OsAAP3, a candidate gene governing methylmercury upward translocation in rice

Methylmercury (MeHg), a potent neurotoxin, efficiently bioaccumulates in rice grains, constituting a major dietary exposure pathway in mercury contaminated regions worldwide. This study elucidates the molecular mechanisms governing MeHg uptake and root to shoot translocation by comparing high accumulator (H699) and low accumulator (H777) rice cultivars under realistic soil MeHg stress (0.9 ug g-1). Root transcriptome analysis revealed starkly divergent adaptive responses. H699 displayed extensive reprogramming of cell wall biogenesis and remodeling, detoxification pathways, transmembrane transport systems, and core metabolic networks to confer enhanced tolerance, whereas H777 predominantly activated stimulus perception and defense signaling cascades. Several transporter genes, notably OsAAP3, OsSULTR1.2, and OsYSL2, emerged as strong candidates for mediating MeHg flux across cellular compartments. Functional validation via aap3 mutants conclusively demonstrated that OsAAP3, an amino acid permease, is a critical facilitator of root to shoot MeHg translocation.
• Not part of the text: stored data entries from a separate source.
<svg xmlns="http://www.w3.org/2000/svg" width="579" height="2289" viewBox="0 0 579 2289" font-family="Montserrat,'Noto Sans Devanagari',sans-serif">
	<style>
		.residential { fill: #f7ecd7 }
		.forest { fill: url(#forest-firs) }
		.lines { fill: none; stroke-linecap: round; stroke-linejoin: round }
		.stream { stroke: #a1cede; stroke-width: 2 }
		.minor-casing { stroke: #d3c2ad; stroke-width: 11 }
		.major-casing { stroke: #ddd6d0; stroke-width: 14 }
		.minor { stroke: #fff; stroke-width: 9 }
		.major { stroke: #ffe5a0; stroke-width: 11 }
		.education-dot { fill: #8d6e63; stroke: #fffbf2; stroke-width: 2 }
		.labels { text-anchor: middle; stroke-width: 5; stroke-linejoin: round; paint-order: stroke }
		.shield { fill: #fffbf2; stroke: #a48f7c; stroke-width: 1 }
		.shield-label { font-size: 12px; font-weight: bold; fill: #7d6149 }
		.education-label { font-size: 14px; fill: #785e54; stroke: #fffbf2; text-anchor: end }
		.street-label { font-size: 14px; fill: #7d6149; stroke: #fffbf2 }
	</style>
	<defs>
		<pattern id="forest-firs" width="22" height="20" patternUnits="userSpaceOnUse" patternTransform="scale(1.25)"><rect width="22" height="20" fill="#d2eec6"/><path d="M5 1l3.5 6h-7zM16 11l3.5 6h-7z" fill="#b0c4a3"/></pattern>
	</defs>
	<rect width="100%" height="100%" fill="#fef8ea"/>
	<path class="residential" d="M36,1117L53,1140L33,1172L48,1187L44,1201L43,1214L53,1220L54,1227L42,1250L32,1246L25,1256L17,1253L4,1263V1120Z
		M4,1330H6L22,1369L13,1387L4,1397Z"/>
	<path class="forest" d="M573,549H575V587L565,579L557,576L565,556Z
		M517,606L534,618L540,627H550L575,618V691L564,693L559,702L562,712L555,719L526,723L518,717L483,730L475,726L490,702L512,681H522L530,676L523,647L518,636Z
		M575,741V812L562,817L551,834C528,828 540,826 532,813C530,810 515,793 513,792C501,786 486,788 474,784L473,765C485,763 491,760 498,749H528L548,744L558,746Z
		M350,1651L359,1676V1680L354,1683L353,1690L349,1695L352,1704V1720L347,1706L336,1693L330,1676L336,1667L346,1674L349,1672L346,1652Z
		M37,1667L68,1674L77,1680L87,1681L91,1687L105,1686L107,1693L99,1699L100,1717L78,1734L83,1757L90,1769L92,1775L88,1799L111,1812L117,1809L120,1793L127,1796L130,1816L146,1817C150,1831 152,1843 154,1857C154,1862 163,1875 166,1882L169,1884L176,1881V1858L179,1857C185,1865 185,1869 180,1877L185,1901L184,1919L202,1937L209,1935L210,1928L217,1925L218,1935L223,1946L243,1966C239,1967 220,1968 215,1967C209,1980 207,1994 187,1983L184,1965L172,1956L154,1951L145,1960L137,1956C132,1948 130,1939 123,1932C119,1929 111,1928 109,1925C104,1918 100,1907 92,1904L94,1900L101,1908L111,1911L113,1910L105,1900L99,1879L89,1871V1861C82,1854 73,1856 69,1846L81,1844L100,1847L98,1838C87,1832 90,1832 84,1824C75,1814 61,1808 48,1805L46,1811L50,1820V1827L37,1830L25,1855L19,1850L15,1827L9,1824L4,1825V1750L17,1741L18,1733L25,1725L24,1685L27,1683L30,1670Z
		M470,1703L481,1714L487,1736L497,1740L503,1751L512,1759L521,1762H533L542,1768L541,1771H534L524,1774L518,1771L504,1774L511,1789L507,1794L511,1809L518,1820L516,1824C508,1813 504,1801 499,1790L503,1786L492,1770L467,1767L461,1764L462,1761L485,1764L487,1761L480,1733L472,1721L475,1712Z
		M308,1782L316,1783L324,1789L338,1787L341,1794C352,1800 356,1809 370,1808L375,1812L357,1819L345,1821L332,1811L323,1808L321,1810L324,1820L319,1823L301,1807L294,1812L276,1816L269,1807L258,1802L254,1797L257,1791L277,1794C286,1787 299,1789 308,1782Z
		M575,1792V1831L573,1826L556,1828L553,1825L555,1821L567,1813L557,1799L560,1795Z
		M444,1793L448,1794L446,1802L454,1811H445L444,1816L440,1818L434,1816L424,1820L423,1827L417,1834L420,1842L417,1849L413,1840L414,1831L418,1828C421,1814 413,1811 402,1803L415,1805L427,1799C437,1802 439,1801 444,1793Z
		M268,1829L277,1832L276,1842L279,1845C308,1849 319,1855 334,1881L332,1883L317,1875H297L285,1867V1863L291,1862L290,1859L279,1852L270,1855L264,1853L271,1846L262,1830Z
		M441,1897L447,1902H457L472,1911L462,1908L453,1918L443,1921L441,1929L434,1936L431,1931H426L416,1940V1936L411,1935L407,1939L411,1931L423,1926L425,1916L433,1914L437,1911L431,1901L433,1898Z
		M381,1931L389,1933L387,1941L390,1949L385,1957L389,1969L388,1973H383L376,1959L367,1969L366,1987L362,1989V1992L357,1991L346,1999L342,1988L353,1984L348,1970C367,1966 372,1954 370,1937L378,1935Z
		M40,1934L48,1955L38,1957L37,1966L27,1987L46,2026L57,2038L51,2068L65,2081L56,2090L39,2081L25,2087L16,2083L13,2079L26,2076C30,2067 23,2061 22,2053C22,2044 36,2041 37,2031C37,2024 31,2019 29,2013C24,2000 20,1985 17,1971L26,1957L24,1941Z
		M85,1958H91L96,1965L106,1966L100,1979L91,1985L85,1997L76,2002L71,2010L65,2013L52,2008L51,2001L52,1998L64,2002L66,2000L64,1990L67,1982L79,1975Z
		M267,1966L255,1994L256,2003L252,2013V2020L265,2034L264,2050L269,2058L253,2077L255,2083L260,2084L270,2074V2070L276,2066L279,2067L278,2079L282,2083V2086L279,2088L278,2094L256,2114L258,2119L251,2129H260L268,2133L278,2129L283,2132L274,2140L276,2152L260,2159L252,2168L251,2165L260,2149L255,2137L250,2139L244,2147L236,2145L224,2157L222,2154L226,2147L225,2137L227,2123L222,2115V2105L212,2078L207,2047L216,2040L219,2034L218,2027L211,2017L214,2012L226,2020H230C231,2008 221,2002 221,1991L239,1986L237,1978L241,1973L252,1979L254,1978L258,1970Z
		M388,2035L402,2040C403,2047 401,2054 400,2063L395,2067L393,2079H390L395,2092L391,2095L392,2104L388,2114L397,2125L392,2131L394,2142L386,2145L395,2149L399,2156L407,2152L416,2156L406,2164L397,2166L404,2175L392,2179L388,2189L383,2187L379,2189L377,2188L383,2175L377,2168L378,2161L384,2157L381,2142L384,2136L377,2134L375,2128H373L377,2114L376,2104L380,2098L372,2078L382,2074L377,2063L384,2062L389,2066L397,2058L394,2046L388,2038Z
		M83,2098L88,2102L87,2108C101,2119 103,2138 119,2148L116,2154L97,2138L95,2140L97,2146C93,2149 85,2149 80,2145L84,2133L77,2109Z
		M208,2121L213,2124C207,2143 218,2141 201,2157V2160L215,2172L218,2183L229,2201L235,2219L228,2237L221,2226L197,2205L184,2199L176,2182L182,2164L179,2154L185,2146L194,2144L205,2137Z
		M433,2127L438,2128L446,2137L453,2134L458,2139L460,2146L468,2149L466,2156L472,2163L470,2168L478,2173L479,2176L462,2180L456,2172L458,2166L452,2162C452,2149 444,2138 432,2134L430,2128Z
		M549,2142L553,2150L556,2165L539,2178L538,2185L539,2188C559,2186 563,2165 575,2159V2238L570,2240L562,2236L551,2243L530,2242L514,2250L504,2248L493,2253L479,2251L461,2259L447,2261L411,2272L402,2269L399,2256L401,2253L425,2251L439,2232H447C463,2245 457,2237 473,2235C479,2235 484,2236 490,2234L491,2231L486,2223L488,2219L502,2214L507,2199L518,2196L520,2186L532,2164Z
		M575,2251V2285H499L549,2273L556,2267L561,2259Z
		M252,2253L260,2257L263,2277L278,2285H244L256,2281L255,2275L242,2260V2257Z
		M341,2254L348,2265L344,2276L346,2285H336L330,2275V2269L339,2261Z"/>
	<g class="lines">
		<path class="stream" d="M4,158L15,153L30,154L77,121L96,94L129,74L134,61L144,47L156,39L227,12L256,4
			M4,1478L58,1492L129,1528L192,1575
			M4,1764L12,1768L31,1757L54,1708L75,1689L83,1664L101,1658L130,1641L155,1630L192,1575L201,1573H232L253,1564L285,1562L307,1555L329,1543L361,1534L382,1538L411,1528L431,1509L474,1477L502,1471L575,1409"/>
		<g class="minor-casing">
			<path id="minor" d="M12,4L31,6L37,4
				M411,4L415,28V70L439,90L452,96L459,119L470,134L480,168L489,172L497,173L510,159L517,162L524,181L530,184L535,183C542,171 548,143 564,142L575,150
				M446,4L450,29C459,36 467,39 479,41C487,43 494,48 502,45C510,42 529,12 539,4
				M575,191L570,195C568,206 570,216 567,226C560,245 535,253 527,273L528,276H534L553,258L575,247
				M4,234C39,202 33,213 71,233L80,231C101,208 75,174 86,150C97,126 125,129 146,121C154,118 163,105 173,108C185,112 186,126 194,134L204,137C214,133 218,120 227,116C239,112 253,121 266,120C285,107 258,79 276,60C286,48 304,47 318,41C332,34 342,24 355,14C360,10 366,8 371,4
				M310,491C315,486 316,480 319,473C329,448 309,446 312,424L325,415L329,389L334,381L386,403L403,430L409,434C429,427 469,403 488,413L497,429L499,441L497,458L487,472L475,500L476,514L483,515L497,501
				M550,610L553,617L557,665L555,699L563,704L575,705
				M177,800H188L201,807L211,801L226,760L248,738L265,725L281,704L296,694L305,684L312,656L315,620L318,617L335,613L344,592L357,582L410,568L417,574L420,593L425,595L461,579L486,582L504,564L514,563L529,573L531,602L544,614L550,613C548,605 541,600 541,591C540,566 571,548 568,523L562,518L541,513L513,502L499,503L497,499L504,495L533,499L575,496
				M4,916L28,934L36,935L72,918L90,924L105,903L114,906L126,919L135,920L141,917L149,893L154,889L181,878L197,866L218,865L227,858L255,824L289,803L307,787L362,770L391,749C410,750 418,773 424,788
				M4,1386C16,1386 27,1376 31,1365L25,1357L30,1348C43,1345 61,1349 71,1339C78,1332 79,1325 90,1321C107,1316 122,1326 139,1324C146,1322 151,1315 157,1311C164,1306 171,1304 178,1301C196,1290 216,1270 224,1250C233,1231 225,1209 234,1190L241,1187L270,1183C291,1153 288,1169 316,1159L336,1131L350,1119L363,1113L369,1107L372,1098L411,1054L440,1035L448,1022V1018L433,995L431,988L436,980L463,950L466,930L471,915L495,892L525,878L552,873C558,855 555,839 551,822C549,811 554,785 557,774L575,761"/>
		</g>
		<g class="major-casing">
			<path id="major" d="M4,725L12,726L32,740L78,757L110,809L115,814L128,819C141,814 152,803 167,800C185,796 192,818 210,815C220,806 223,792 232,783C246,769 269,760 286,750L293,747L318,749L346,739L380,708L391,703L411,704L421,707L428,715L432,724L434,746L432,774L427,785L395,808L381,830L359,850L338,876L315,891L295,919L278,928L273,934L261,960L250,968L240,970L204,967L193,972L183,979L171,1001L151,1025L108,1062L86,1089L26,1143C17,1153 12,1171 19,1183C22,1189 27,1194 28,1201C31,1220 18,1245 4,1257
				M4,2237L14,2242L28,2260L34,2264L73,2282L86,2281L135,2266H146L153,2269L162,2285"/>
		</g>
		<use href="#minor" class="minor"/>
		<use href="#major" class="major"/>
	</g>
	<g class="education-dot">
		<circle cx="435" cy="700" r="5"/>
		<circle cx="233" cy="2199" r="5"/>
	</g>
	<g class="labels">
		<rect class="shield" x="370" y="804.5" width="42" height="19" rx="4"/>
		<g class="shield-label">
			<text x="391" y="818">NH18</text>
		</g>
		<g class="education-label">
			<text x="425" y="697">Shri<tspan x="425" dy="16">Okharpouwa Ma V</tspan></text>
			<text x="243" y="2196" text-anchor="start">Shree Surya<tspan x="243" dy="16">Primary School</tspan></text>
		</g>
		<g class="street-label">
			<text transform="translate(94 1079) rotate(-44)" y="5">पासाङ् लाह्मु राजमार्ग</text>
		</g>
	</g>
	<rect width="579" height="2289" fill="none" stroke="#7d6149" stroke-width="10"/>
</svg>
Under environmentally relevant exposure (1 ng g-1), the mutant maintained comparable root MeHg concentrations but exhibited markedly reduced shoot and grain accumulation, resulting in alleviated growth inhibition, increased biomass production, and improved root system architecture. These findings delineate transporter driven MeHg partitioning in rice, providing a mechanistic blueprint for breeding low accumulation varieties and developing targeted agronomic interventions to minimize MeHg risks in the global rice food chain within Hg impacted agroecosystems.